Net ocean heat content changes are very closely tied to the net radiative imbalance of the planet since the ocean component of the climate system has by far the biggest heat capacity. Thus we have often made the point that diagnosing this imbalance through measurements of temperature in the ocean is a key metric in evaluating the response of the system to changes in CO2 and the other radiative forcings (see here).
In a paper I co-authored last year (Hansen et al, 2005), we compared model results with the trends over the 1993 to 2003 period and showed that they matched quite well (here).
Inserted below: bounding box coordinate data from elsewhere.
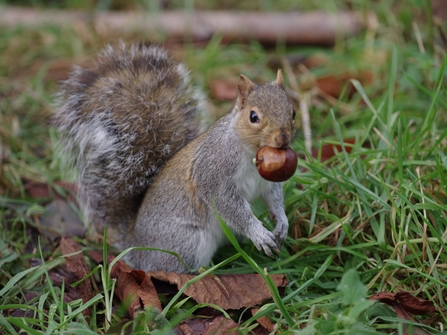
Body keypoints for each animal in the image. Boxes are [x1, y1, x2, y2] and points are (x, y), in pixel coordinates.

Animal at [54, 43, 298, 272]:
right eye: (253, 116)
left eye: (293, 112)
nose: (283, 138)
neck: (251, 153)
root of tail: (138, 248)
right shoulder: (214, 172)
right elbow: (229, 206)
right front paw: (259, 233)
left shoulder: (267, 183)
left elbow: (274, 198)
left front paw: (282, 222)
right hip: (188, 241)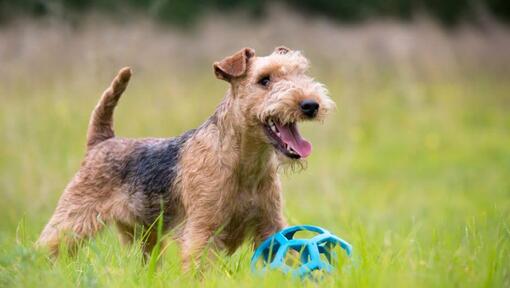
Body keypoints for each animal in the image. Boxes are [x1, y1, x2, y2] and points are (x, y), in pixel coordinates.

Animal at [38, 45, 334, 268]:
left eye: (301, 73)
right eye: (264, 80)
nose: (310, 104)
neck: (245, 163)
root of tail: (102, 140)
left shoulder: (271, 227)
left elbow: (290, 257)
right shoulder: (203, 230)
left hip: (142, 236)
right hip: (73, 217)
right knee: (46, 246)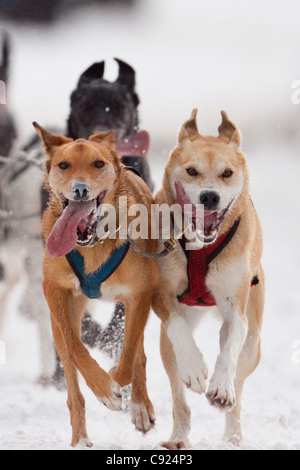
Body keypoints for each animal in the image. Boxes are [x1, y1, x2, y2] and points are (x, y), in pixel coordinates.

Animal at [33, 123, 158, 446]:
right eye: (64, 165)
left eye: (98, 164)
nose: (80, 189)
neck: (93, 242)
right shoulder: (55, 291)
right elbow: (74, 345)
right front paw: (103, 388)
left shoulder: (139, 295)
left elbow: (129, 356)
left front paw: (118, 386)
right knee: (73, 388)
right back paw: (79, 438)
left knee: (138, 354)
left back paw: (139, 406)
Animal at [152, 109, 264, 448]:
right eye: (192, 171)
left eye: (227, 173)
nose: (210, 197)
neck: (200, 247)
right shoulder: (160, 294)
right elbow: (177, 328)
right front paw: (196, 368)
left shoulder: (236, 307)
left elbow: (230, 347)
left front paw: (220, 385)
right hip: (167, 347)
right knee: (179, 398)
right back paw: (178, 436)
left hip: (253, 344)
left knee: (238, 387)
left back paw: (231, 433)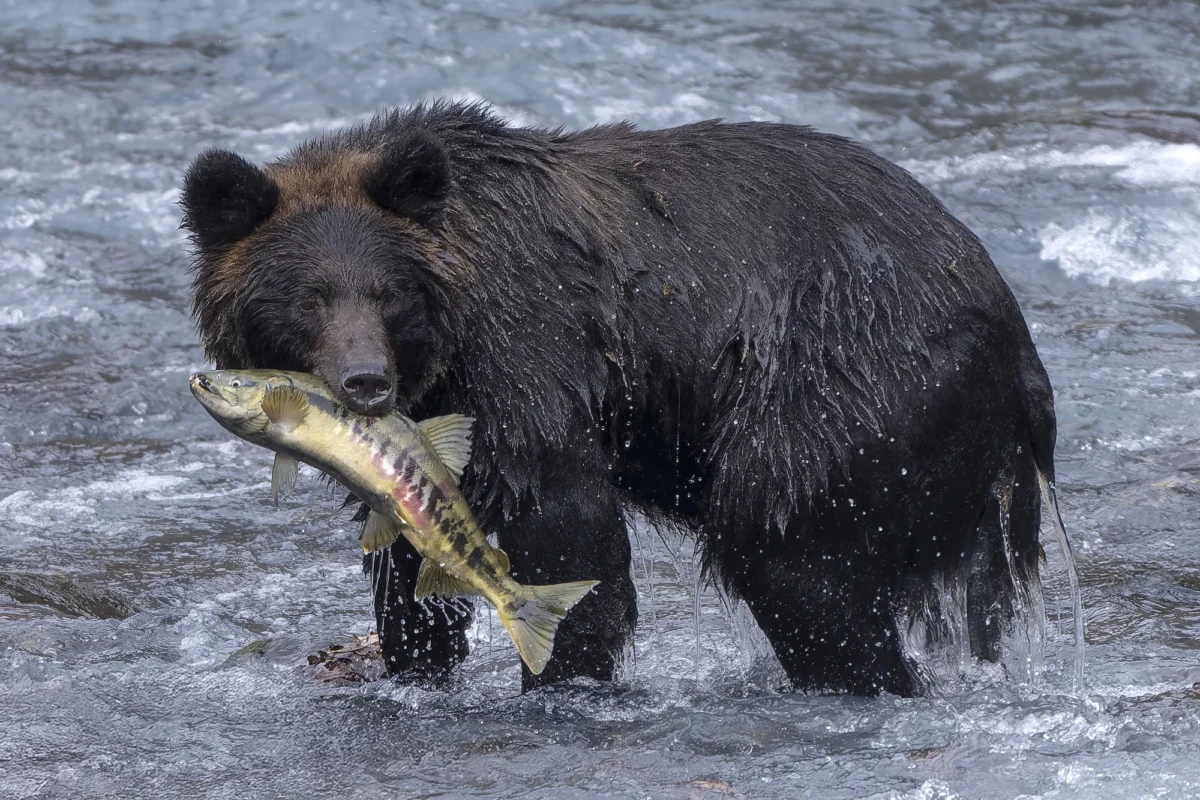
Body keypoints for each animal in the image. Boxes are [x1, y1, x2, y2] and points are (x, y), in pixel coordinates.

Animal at [180, 100, 1058, 696]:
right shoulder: (428, 434)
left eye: (387, 292)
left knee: (794, 558)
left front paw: (557, 677)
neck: (453, 336)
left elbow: (569, 535)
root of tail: (1016, 339)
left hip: (847, 388)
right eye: (307, 298)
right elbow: (407, 561)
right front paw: (415, 664)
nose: (365, 382)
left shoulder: (532, 357)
Given their importance in evaluating climate models, new reports on the ocean heat content numbers are anticipated quite closely.
Recently, a new preprint with the latest observations (2003 to 2005) has appeared (Lyman et al, hat tip to Climate Science) which shows a decrease in the ocean heat content over those two years, decreasing the magnitude of the long-term trend that had been shown from 1993 to 2003 in previous work (Willis et al, 2004) – from 0.6 W/m2 to about 0.33 W/m2. This has generated a lot of commentary in some circles, but in many cases the full context has not been appreciated.
With any new data sets there are a number of questions that must always be asked: Are the measurements really representing what is claimed? (in particular, are there sampling or definitional problems?). Do related data provide some support for the results? If correct, what are the potential causes? and, most importantly, what part of the changes are related to predictable deterministic effects? This last question brings up the issue of model evaluation, because of course, the models can only be expected to reproduce the deterministic long-term component.
Given some of the ongoing discussion, it obviously still needs to be pointed out that year-to-year fluctuations in any of the key metrics of planet’s climate are mostly a function of the weather and cannot be expected to be captured in climate models, whose ‘weather’ is uncorrelated with that in the real world. So claims that two years worth of extra data of any quantity somehow prove or disprove climate models are simply erroneous. Clearly, life would be simpler without weather ‘noise’ cluttering up the system, but this is something that just needs to be dealt with. Dealing with it means paying more attention to long term changes than to short term fluctuations and making sure that enough ensemble simulations are made with the models to isolate the signal from the noise.
Going back to the data, are there any potential problems? Well, as addressed by the authors, this time frame is the period when the ARGO floating profilers really start to be important in improving the coverage of data (look at the difference in coverage in their figure 8 between 2002 and 2005). The profilers have clearly been the best thing to happen to ocean observations in decades. Not using the profilers gives a smaller recent change – but with increased error bars because of the deterioration of the sampling. Additionally, some parts of the ocean, particularly the Arctic are still not being sampled sufficiently. These effects may yet prove to be part of the story.
What about any supporting data? One problem is that if the ocean has lost heat at the suggested rate, then the thermal exapansion part of recent sea level rise should have decreased (i.e. sea level should have dropped). Overall, sea level however has continued to rise unabated according to the altimeter satellites. The only way to reconcile the results would be to have had a sharp compensating increase in freshwater from the ice sheets adding to sea level (from 0.7 mm/yr to 2.9 mm/yr). This is conceivable (though unlikely), but clearly would not be good news!
If however, we assume that the data are reasonably accurate, what could be going on? Some of the changes are clearly due to ocean circulation changes – an increased advection of warm water from the sub-tropical Atlantic to the North for instance, but the biggest contribution are the changes seen in the sub-tropical South Pacific. The heat can either have been subducted below the 700m level (the bottom depth for this analysis), advected sideways (no real evidence for that though), or lost through the surface (either to the atmosphere, or directly out to space). The third possibility is thought the most likely.
This in turn can have had a number of possible causes: ‘natural’ tropical variability – for instance, the winter (DJF) tropical Pacific cooled over these two years, possibly as part of larger-scale ENSO variability. Alternatively, it may be due to a change in the forcings. Possible candidates are an as-yet-unquantified increase in aerosol forcings from Asian sources. These haven’t been included in simulations since the data on emissions aren’t yet in.
On a larger point, the radiative imbalance in the AR4 models is a function of how effectively the oceans sequester heat (more mixing down implies a greater imbalance) as well as what the forcings are. Therefore, there is a variation in that modelled value across the models – some of which are smaller than our reported figure (all are significantly positive though).
A slightly more subtle (and slightly more valid) criticism is that the reported magnitude of decadal variability in the OHC numbers is larger than is seen in most coupled models. Some recent work has shown that sampling may play a role here, but it wouldn’t necessarily be surprising if this was so. Even in our paper last year we stated that earlier reported decadal variations were not well simulated. There is obviously much that remains to be understood about annual to decadal variability, however, it must be remembered that it is only on the longer time scales that we expect the forced signal to dominate over the internal ‘noise’. On this basis the ocean heat content changes remain a good validation of the climate model simulations.